Seismic faults: Accelerating research in slow slip and fault creep

Understanding whether slow slip along fault boundaries is likely to eventually cause a high-magnitude earthquake is essential in assessing seismic hazards. A study recently published by Ifremer in the journal Nature Communications clearly characterizes the phenomena associated with slow earthquakes further to the analysis of water pressure in marine sediments.

Under the Sea of Marmara, less than 50 kilometres from the city of Istanbul, runs the so-called North-Anatolian fault, responsible for a series of earthquakes which have had devastating effects on the region. In this particular zone, low-magnitude slow earthquakes, called SSE for Slow Slip Events, occur at the tectonic boundary between Anatolia and Europe.

In an attempt to explain their origin and identify the consequences of episodic slow slipping, Ifremer researchers have deployed piezometers in this region to measure water pressure in marine sediments and used terrestrial GPS stations for detecting and measuring tectonic deformations.

The study shows a correlation between fluctuating water pressure in marine sediments and onshore deformations during a 10-month slow-slip event. The piezometer has consequently become the «thermometer» of this type of slow-slip process.

« Thanks to the easy-to-use surface sensors, we were able to observe events that take place several kilometres below the bottom of the sea. Our data provides important information on the slow slip of the North Anatolian fault. This has enabled us to follow the evolution and analyse the consequences of this creep over a period of 10 months» confirms Nabil Sultan, geotechnical researcher at Ifremer.

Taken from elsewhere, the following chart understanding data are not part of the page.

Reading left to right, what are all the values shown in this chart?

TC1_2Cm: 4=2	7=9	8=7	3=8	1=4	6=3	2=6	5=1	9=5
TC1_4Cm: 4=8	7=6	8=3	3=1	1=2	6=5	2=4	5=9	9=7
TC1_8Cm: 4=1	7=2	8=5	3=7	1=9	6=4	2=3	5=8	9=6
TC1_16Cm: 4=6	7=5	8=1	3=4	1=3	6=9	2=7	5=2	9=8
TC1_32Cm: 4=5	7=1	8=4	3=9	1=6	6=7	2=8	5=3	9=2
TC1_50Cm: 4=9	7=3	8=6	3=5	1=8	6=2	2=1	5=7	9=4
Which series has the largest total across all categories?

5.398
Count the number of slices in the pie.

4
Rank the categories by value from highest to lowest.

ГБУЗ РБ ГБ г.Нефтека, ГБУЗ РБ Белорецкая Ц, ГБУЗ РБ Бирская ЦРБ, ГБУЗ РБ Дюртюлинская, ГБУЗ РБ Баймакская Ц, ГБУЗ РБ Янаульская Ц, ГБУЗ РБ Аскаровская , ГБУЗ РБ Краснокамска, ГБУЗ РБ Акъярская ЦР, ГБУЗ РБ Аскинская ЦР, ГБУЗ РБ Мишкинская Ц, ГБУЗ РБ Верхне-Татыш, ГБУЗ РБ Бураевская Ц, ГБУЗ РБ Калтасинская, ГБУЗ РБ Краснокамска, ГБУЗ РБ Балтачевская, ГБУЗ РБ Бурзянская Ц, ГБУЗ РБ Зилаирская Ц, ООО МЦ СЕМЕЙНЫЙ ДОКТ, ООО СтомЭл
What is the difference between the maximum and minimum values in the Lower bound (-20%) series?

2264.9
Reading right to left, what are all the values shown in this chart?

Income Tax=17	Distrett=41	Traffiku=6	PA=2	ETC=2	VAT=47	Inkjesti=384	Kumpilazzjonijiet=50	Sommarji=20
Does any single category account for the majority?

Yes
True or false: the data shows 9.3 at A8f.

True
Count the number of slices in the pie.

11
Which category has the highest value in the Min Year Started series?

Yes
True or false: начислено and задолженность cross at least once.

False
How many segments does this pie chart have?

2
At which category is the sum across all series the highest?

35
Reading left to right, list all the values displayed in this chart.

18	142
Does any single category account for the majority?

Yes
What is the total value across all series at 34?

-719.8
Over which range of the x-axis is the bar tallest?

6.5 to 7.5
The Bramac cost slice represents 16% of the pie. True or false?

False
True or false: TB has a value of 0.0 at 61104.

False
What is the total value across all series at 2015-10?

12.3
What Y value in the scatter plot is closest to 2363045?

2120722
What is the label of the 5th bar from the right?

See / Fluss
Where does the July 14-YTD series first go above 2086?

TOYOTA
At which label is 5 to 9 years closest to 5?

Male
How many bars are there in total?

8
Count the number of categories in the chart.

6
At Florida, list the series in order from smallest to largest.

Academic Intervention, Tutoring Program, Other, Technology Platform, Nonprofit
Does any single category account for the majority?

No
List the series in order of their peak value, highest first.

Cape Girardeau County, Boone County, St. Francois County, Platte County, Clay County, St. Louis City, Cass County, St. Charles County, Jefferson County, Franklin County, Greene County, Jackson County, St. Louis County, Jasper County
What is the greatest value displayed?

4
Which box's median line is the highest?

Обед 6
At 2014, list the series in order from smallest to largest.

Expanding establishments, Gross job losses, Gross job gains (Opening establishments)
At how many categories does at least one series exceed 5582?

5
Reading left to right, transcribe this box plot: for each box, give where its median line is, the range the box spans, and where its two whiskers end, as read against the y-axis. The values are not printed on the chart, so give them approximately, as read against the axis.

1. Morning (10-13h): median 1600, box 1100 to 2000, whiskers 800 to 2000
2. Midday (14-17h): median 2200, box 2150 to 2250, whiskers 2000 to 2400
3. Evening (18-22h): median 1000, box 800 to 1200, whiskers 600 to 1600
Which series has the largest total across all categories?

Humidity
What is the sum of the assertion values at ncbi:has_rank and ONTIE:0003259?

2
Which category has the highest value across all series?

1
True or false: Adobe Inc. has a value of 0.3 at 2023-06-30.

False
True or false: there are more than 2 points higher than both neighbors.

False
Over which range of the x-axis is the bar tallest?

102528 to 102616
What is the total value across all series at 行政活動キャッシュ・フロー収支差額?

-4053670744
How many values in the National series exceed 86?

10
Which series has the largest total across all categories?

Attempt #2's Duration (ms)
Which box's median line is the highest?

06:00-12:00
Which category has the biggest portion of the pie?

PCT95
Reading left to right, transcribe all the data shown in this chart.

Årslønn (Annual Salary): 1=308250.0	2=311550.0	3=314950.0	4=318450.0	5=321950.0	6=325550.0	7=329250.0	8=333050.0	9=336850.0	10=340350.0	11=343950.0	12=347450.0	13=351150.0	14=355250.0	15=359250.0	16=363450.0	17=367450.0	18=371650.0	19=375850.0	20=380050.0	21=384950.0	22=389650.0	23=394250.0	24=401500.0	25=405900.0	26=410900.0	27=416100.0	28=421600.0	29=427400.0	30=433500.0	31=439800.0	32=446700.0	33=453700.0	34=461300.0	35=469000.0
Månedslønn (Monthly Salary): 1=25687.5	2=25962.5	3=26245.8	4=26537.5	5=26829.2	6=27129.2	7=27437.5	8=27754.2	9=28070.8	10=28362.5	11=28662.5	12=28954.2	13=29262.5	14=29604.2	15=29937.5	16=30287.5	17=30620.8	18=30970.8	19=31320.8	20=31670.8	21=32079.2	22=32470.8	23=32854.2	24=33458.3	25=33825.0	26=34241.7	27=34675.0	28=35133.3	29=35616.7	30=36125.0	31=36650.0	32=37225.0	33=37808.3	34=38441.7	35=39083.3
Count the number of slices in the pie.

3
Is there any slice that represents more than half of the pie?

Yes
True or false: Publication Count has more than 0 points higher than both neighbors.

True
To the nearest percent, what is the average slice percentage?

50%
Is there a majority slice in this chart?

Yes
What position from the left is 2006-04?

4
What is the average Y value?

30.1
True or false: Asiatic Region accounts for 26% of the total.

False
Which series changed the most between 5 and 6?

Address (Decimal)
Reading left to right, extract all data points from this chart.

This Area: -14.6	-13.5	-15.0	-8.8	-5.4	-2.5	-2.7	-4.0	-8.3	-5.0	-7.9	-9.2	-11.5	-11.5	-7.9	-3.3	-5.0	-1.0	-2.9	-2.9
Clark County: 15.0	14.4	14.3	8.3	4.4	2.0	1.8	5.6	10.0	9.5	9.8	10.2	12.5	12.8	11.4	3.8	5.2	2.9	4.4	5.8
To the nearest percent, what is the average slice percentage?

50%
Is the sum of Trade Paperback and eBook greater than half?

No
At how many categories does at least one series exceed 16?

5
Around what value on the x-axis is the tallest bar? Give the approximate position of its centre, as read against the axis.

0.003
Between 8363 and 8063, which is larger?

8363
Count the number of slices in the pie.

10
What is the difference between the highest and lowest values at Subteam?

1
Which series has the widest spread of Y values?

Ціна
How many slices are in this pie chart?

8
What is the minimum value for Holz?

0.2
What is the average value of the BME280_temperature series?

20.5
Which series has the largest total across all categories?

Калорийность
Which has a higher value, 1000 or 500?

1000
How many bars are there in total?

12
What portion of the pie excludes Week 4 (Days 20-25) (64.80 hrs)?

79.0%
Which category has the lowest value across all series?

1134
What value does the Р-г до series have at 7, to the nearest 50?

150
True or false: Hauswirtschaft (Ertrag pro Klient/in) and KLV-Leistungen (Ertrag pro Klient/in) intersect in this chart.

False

The seismic activity is slowly moving closer to Istanbul

The North Anatolian fault crosses Turkey over a distance of more than a thousand kilometres. Its history began around fifteen million years ago with the collision between the Arabian and Eurasian plates, which currently converge on the eastern edge of the Mediterranean. In 1999, the Izmit earthquake, east of the Marmara Sea, ruptured 140 kilometres of fault. Three months later, the Düzce quake extended this fracture by 35 kilometres. This seismic, geographical and temporal singularity makes a major event almost inevitable, provoking in turn an earthquake of considerable violence in the megalopolis of Istanbul.